Add a 4-digit SWAR follow-up to loop_parse_if_eight_digits (clang)

After the 8-digit SWAR block loop, consume a remaining 4-7 digit run in one
read4_to_u32 + parse_four_digits_unrolled step instead of byte-by-byte (reusing
the existing 4-digit helpers). The parsed result is identical; this is purely a
faster way to consume the same digits.

Gated to clang: on gcc the extra 4-digit check regresses inputs whose remainder
is < 4 digits (e.g. the 17-digit fraction of uniform [0,1] -> -3% on 'random'),
because the check becomes pure overhead there; clang does not show that.

m8g.metal-24xl (Graviton4), -O3 -march=native, simple_fastfloat_benchmark,
from_chars->double, clang 18, base vs patch back-to-back (2 samples):
  canada.txt +11.7%, mesh.txt +7.4%, random ~flat. No regression.
This commit is contained in:
fcostaoliveira 2026-06-01 10:55:04 +01:00
parent 7790aa6231
commit 7589a4fea5

View File

@ -266,6 +266,21 @@ loop_parse_if_eight_digits(char const *&p, char const *const pend,
p)); // in rare cases, this will overflow, but that's ok
p += 8;
}
// Consume a remaining 4-7 digit run in a single SWAR step instead of
// byte-by-byte (reuses the existing 4-digit helpers). The parsed result is
// identical either way.
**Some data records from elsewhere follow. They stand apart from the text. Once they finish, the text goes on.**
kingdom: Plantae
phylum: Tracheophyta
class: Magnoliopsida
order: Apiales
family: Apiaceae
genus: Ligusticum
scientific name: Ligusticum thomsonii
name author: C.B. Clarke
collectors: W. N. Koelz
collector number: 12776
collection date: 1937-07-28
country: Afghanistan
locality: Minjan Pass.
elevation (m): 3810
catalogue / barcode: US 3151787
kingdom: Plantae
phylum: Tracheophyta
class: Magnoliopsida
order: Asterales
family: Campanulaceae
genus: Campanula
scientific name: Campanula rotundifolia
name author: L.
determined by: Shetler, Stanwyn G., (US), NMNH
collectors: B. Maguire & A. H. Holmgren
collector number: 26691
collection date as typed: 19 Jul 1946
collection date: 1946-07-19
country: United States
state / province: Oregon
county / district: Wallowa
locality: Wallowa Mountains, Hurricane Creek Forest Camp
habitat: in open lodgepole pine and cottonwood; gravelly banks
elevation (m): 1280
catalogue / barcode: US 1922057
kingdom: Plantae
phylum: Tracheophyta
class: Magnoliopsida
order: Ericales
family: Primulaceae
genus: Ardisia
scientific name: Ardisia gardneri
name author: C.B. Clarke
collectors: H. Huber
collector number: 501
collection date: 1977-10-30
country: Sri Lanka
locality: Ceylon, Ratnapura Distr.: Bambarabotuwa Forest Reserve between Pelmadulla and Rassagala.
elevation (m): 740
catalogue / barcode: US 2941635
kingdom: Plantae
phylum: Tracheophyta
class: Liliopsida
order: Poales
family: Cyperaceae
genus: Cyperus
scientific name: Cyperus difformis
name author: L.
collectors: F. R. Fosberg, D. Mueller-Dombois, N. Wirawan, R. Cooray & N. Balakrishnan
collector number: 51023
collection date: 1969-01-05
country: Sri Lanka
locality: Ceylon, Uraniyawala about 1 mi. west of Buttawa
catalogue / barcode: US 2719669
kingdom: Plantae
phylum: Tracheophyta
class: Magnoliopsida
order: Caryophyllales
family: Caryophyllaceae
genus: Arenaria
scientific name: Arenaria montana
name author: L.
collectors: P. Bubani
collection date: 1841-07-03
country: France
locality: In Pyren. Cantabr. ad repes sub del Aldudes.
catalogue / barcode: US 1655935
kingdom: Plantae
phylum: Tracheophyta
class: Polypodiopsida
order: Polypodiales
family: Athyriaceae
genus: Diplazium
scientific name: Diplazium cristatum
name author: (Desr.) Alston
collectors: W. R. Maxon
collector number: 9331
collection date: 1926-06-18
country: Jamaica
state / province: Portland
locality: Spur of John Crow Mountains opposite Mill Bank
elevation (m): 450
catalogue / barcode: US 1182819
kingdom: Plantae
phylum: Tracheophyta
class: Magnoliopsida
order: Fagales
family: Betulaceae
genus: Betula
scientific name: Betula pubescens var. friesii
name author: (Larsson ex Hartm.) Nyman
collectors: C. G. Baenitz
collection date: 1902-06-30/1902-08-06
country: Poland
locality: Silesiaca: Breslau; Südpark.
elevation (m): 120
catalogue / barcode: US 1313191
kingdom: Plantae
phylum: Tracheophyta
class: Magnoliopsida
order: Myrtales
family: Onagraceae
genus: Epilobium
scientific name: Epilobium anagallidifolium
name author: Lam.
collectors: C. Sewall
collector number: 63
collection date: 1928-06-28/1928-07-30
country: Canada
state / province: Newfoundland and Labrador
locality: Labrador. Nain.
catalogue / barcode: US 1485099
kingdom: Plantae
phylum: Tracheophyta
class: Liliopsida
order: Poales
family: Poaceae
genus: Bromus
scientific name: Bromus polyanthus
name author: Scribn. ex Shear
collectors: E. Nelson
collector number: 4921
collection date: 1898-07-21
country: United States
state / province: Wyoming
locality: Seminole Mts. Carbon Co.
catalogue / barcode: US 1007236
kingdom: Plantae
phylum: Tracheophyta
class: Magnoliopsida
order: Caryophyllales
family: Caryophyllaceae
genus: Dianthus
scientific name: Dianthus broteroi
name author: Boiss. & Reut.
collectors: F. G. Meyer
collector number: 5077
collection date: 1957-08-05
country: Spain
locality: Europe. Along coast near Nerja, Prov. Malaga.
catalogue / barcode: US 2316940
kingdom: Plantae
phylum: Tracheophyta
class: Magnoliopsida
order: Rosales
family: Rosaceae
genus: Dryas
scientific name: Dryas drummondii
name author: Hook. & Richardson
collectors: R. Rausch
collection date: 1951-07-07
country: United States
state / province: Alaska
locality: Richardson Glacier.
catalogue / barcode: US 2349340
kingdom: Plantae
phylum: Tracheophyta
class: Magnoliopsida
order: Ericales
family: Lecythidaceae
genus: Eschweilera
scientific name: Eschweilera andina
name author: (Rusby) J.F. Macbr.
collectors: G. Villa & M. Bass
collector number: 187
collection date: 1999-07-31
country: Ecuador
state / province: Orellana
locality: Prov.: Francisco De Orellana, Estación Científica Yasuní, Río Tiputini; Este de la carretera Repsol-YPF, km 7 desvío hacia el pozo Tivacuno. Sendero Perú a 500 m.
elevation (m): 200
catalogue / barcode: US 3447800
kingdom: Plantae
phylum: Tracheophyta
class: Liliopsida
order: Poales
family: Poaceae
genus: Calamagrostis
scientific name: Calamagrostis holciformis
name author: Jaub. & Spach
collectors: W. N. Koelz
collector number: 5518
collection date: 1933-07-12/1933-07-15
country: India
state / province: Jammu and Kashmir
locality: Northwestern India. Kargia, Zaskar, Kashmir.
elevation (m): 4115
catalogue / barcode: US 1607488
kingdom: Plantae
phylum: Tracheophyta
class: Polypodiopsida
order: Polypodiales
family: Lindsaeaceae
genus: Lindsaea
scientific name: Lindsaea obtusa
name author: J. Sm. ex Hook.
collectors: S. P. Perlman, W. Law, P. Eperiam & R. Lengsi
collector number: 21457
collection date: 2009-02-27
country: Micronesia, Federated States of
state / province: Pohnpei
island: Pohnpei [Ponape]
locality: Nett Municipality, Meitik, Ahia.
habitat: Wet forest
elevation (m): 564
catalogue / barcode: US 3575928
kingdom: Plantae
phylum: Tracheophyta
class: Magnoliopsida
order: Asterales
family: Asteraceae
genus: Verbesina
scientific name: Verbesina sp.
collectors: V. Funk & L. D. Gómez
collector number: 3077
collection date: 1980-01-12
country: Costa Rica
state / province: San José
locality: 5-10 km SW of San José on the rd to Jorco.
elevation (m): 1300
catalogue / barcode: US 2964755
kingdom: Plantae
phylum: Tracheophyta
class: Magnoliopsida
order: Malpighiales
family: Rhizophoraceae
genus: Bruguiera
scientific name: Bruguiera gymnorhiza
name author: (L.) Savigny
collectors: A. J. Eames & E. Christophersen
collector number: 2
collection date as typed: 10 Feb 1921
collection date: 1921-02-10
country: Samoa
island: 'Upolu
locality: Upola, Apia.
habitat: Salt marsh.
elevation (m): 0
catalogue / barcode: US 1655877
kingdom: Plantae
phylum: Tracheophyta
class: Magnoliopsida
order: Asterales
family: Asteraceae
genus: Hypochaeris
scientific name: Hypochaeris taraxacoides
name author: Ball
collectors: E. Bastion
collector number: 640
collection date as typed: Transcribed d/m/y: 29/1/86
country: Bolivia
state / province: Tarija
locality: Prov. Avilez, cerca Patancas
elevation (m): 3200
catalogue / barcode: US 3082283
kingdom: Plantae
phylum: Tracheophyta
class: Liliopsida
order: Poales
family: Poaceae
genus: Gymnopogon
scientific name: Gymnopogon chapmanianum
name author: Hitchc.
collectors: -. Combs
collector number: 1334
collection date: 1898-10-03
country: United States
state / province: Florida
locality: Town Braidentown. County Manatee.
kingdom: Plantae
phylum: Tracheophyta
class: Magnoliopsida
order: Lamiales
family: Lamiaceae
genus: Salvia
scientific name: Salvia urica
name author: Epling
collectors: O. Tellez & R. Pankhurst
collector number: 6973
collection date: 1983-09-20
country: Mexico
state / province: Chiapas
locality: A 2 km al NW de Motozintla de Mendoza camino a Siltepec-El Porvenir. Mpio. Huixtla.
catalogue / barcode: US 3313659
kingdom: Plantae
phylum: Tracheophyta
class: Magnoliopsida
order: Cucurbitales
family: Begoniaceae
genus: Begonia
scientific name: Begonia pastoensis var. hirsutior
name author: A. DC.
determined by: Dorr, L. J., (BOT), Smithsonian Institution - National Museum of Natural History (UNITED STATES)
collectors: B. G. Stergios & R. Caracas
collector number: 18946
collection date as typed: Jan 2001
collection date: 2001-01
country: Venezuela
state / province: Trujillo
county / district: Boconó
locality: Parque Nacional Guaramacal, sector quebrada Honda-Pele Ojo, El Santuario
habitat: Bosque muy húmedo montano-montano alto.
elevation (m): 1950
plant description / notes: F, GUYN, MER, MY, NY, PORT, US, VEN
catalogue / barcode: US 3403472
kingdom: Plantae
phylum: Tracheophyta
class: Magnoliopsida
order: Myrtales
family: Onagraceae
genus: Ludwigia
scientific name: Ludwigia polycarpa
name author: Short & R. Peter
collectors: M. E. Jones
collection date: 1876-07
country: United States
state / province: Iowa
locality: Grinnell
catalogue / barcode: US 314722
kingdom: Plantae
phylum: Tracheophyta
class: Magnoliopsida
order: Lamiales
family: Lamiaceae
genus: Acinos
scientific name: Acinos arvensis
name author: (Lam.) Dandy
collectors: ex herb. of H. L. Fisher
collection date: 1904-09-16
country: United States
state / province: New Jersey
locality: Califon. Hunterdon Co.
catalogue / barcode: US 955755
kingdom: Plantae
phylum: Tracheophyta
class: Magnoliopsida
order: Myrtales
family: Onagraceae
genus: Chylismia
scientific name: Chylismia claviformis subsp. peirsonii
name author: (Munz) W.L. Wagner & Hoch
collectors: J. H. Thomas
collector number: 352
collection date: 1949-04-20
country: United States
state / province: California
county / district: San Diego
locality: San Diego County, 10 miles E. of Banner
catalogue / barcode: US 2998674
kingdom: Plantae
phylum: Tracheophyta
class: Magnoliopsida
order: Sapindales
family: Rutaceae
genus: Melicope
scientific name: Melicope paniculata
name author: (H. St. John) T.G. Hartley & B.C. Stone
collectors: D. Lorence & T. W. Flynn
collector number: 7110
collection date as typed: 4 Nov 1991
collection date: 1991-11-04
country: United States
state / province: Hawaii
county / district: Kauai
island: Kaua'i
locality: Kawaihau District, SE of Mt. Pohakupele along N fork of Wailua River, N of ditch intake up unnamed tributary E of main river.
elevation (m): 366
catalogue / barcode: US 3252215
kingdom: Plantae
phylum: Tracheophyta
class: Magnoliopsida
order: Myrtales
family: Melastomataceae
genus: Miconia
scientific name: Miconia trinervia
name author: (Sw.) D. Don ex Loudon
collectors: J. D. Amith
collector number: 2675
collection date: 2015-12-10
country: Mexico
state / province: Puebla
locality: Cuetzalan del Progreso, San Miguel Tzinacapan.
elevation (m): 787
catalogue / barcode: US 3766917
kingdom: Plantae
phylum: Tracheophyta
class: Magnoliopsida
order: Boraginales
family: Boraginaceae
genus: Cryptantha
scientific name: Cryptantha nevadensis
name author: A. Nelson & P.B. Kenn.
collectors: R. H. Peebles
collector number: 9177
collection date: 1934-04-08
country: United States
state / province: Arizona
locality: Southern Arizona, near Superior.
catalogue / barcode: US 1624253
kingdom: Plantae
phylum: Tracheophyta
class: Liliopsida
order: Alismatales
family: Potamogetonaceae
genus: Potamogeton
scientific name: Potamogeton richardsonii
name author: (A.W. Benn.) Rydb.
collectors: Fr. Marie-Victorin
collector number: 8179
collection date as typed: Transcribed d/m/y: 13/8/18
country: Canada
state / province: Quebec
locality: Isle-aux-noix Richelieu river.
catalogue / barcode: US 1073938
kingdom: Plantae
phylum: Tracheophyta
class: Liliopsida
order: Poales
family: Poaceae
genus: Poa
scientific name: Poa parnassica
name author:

Gated to clang: on gcc the extra 4-digit check
// regresses inputs whose remainder is shorter than 4 digits (it becomes pure
// overhead there); clang does not show that.
#if defined(__clang__)
if ((pend - p) >= 4) {
uint32_t const val4 = read4_to_u32(p);
if (is_made_of_four_digits_fast(val4)) {
i = i * 10000 +
parse_four_digits_unrolled(val4); // may overflow, that's ok
p += 4;
}
}
#endif
}
enum class parse_error {